What is tile based rendering?
To explain tile based rendering, one must first delve into the world of conventional graphics systems. In 3D graphics rendering, there are a few overlaying operations that must be performed before outputting the final image.
The basic 3-D coordinate system consists of the X, Y and Z planes. In the Z-buffer the graphical elements in the image are assigned a depth value. This depth value is used to determine where the polygons will be on the Z-axis. Depending upon the transparency of the objects, many polygons will never be drawn because they simply aren't in sight. An image might have a car in front of a duck. As a result the duck doesn't need to be drawn. After Z-buffering, the data is sent on to the frame buffer memory.

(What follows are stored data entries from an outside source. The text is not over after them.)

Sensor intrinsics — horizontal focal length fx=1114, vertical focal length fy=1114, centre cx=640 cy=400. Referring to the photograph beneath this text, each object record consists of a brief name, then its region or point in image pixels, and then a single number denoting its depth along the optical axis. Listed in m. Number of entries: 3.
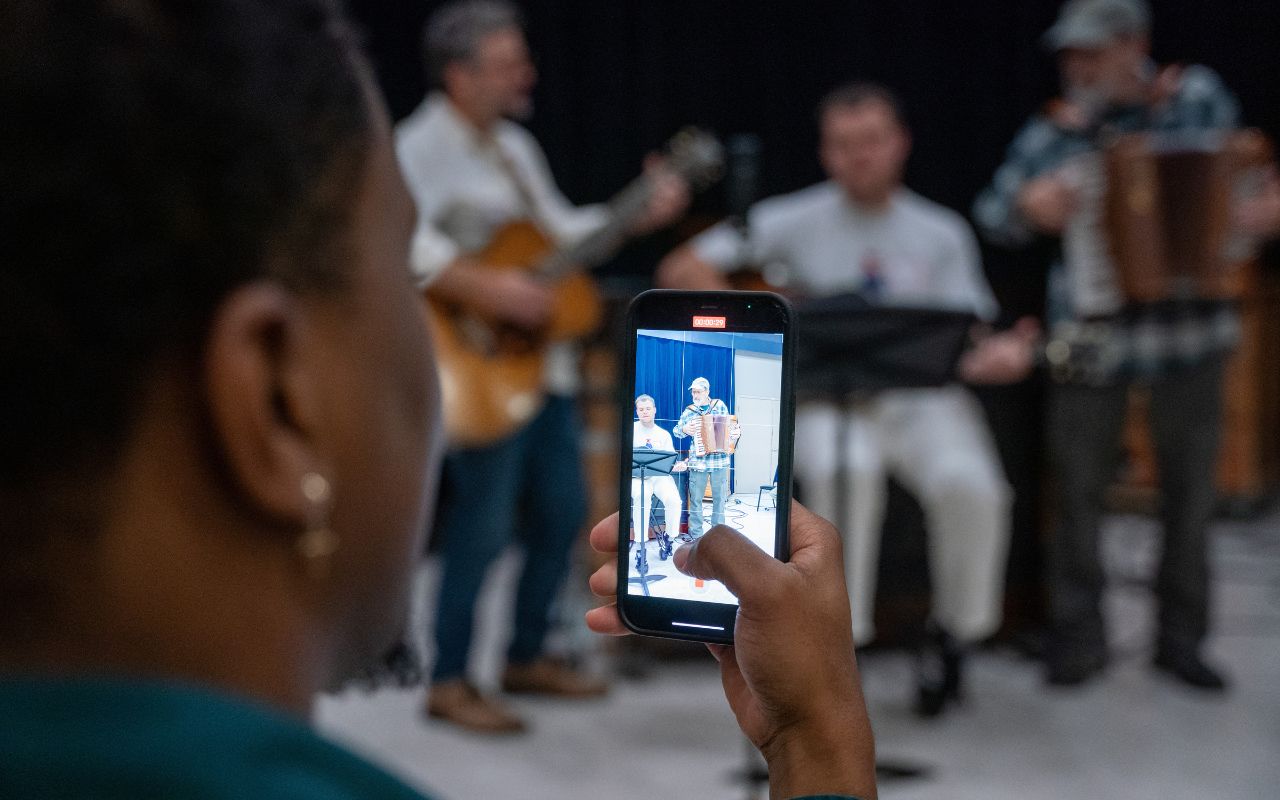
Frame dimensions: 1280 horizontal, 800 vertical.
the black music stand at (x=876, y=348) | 2.10
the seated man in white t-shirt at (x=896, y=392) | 2.59
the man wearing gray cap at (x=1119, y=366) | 2.79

With tile based rendering, we have a totally different process at work. As its name implies, tile based rendering cuts up the scene into tiles. Instead of processing an entire image with a resolution of 640x480 at once like conventional rendering techniques, TBR takes small chunks at a time. As an arbitrary number, a tile size might be 20x20. An internal Z-buffer is then used to determine all the depth values before the objects are textured or manipulated in any way. This is where the KYRO shines. The pre-sorting is how the chip figures out only what it needs to draw. Smaller data sets reduce the amount of memory bandwidth needed. Once all the data sets have been tiled and sorted, the processor proceeds to texture and shade the tiles until the entire image is complete.
Conventional renderers do all the work and then filter out what polygons are actually needed (in view). The KYRO determines what it needs to draw first and then does only that, which saves memory bandwidth and processing power. The KYRO only needs regular SDRAM. The card simply does not need the extra bandwidth provided by DDR memory. This is where the effective fillrate term comes into play. With tile based rendering the KYRO doesn't need to generate 750 Mpixels to get the same image a GeForce2 would need 750 Mpixels to create.